Work to be completed — Restate each entry shown beneath this instruction, keeping its wording intact.

Recorded data —
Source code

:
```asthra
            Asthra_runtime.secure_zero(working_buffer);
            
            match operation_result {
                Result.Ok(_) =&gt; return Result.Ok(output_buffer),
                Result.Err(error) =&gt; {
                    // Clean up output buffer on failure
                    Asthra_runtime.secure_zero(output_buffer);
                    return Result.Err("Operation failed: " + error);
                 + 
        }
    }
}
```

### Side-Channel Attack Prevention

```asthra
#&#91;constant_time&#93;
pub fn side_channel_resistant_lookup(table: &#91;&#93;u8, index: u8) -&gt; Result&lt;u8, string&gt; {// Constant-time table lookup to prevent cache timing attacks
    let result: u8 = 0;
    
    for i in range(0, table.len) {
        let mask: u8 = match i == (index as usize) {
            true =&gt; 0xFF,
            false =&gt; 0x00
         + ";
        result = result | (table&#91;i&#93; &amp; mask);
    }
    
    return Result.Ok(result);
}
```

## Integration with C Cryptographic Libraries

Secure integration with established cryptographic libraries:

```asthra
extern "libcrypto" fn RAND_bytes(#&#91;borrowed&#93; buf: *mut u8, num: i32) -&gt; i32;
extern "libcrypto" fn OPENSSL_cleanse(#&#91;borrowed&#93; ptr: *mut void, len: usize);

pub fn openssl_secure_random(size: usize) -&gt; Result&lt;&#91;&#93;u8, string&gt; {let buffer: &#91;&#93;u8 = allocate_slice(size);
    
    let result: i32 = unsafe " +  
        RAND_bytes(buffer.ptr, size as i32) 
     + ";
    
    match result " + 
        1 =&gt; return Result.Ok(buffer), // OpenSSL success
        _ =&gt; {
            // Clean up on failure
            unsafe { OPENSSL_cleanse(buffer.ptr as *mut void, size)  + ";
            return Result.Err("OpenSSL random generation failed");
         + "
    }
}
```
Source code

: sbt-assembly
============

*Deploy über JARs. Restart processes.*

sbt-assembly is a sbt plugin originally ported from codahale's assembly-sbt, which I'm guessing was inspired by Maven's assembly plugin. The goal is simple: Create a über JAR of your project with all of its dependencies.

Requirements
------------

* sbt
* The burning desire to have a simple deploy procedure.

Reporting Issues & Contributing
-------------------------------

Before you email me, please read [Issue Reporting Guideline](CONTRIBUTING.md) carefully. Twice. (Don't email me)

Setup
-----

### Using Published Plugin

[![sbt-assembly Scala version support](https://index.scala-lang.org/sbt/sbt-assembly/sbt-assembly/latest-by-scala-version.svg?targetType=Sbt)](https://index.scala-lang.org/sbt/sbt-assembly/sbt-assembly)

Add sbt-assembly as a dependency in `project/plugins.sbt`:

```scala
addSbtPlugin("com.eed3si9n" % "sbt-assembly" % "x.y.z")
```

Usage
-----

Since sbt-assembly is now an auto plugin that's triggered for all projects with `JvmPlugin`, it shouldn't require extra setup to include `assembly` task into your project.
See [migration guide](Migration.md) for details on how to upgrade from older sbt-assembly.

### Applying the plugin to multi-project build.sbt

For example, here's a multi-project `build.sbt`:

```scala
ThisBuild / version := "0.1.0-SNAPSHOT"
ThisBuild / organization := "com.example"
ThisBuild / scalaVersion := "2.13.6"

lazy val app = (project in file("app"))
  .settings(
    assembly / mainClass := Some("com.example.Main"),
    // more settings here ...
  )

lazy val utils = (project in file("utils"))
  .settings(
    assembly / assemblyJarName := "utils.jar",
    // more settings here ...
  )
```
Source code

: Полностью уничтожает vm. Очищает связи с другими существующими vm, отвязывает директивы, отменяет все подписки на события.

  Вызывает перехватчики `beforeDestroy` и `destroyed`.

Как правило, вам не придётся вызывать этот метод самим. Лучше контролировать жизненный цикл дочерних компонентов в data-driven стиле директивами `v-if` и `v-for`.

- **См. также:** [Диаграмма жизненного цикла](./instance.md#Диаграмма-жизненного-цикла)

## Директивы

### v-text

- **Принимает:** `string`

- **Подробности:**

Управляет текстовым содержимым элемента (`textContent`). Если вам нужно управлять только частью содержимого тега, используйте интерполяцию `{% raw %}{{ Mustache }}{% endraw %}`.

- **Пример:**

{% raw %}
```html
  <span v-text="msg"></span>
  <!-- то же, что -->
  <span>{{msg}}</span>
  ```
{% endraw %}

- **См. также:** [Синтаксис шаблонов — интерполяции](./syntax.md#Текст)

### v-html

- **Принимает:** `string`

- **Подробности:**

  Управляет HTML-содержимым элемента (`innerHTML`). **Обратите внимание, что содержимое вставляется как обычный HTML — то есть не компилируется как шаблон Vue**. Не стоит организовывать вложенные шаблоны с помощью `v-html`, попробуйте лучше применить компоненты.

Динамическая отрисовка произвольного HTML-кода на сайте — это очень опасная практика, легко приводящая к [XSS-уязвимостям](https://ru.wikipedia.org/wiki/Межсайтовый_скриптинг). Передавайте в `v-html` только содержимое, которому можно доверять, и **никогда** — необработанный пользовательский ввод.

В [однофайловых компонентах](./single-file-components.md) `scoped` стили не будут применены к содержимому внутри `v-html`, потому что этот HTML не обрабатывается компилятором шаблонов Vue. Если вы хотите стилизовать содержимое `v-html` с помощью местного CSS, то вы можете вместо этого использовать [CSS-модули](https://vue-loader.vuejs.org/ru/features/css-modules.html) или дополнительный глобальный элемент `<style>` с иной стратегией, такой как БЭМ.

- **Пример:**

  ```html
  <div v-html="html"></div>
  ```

Your solution —
Source code

:
```asthra
            Asthra_runtime.secure_zero(working_buffer);
            
            match operation_result {
                Result.Ok(_) =&gt; return Result.Ok(output_buffer),
                Result.Err(error) =&gt; {
                    // Clean up output buffer on failure
                    Asthra_runtime.secure_zero(output_buffer);
                    return Result.Err("Operation failed: " + error);
                 + 
        }
    }
}
```

### Side-Channel Attack Prevention

```asthra
#&#91;constant_time&#93;
pub fn side_channel_resistant_lookup(table: &#91;&#93;u8, index: u8) -&gt; Result&lt;u8, string&gt; {// Constant-time table lookup to prevent cache timing attacks
    let result: u8 = 0;
    
    for i in range(0, table.len) {
        let mask: u8 = match i == (index as usize) {
            true =&gt; 0xFF,
            false =&gt; 0x00
         + ";
        result = result | (table&#91;i&#93; &amp; mask);
    }
    
    return Result.Ok(result);
}
```

## Integration with C Cryptographic Libraries

Secure integration with established cryptographic libraries:

```asthra
extern "libcrypto" fn RAND_bytes(#&#91;borrowed&#93; buf: *mut u8, num: i32) -&gt; i32;
extern "libcrypto" fn OPENSSL_cleanse(#&#91;borrowed&#93; ptr: *mut void, len: usize);

pub fn openssl_secure_random(size: usize) -&gt; Result&lt;&#91;&#93;u8, string&gt; {let buffer: &#91;&#93;u8 = allocate_slice(size);
    
    let result: i32 = unsafe " +  
        RAND_bytes(buffer.ptr, size as i32) 
     + ";
    
    match result " + 
        1 =&gt; return Result.Ok(buffer), // OpenSSL success
        _ =&gt; {
            // Clean up on failure
            unsafe { OPENSSL_cleanse(buffer.ptr as *mut void, size)  + ";
            return Result.Err("OpenSSL random generation failed");
         + "
    }
}
```
Source code

: sbt-assembly
============

*Deploy über JARs. Restart processes.*

sbt-assembly is a sbt plugin originally ported from codahale's assembly-sbt, which I'm guessing was inspired by Maven's assembly plugin. The goal is simple: Create a über JAR of your project with all of its dependencies.

Requirements
------------

* sbt
* The burning desire to have a simple deploy procedure.

Reporting Issues & Contributing
-------------------------------

Before you email me, please read [Issue Reporting Guideline](CONTRIBUTING.md) carefully. Twice. (Don't email me)

Setup
-----

### Using Published Plugin

[![sbt-assembly Scala version support](https://index.scala-lang.org/sbt/sbt-assembly/sbt-assembly/latest-by-scala-version.svg?targetType=Sbt)](https://index.scala-lang.org/sbt/sbt-assembly/sbt-assembly)

Add sbt-assembly as a dependency in `project/plugins.sbt`:

```scala
addSbtPlugin("com.eed3si9n" % "sbt-assembly" % "x.y.z")
```

Usage
-----

Since sbt-assembly is now an auto plugin that's triggered for all projects with `JvmPlugin`, it shouldn't require extra setup to include `assembly` task into your project.
See [migration guide](Migration.md) for details on how to upgrade from older sbt-assembly.

### Applying the plugin to multi-project build.sbt

For example, here's a multi-project `build.sbt`:

```scala
ThisBuild / version := "0.1.0-SNAPSHOT"
ThisBuild / organization := "com.example"
ThisBuild / scalaVersion := "2.13.6"

lazy val app = (project in file("app"))
  .settings(
    assembly / mainClass := Some("com.example.Main"),
    // more settings here ...
  )

lazy val utils = (project in file("utils"))
  .settings(
    assembly / assemblyJarName := "utils.jar",
    // more settings here ...
  )
```
Source code

: Полностью уничтожает vm. Очищает связи с другими существующими vm, отвязывает директивы, отменяет все подписки на события.

  Вызывает перехватчики `beforeDestroy` и `destroyed`.

Как правило, вам не придётся вызывать этот метод самим. Лучше контролировать жизненный цикл дочерних компонентов в data-driven стиле директивами `v-if` и `v-for`.

- **См. также:** [Диаграмма жизненного цикла](./instance.md#Диаграмма-жизненного-цикла)

## Директивы

### v-text

- **Принимает:** `string`

- **Подробности:**

Управляет текстовым содержимым элемента (`textContent`). Если вам нужно управлять только частью содержимого тега, используйте интерполяцию `{% raw %}{{ Mustache }}{% endraw %}`.

- **Пример:**

{% raw %}
```html
  <span v-text="msg"></span>
  <!-- то же, что -->
  <span>{{msg}}</span>
  ```
{% endraw %}

- **См. также:** [Синтаксис шаблонов — интерполяции](./syntax.md#Текст)

### v-html

- **Принимает:** `string`

- **Подробности:**

  Управляет HTML-содержимым элемента (`innerHTML`). **Обратите внимание, что содержимое вставляется как обычный HTML — то есть не компилируется как шаблон Vue**. Не стоит организовывать вложенные шаблоны с помощью `v-html`, попробуйте лучше применить компоненты.

Динамическая отрисовка произвольного HTML-кода на сайте — это очень опасная практика, легко приводящая к [XSS-уязвимостям](https://ru.wikipedia.org/wiki/Межсайтовый_скриптинг). Передавайте в `v-html` только содержимое, которому можно доверять, и **никогда** — необработанный пользовательский ввод.

В [однофайловых компонентах](./single-file-components.md) `scoped` стили не будут применены к содержимому внутри `v-html`, потому что этот HTML не обрабатывается компилятором шаблонов Vue. Если вы хотите стилизовать содержимое `v-html` с помощью местного CSS, то вы можете вместо этого использовать [CSS-модули](https://vue-loader.vuejs.org/ru/features/css-modules.html) или дополнительный глобальный элемент `<style>` с иной стратегией, такой как БЭМ.

- **Пример:**

  ```html
  <div v-html="html"></div>
  ```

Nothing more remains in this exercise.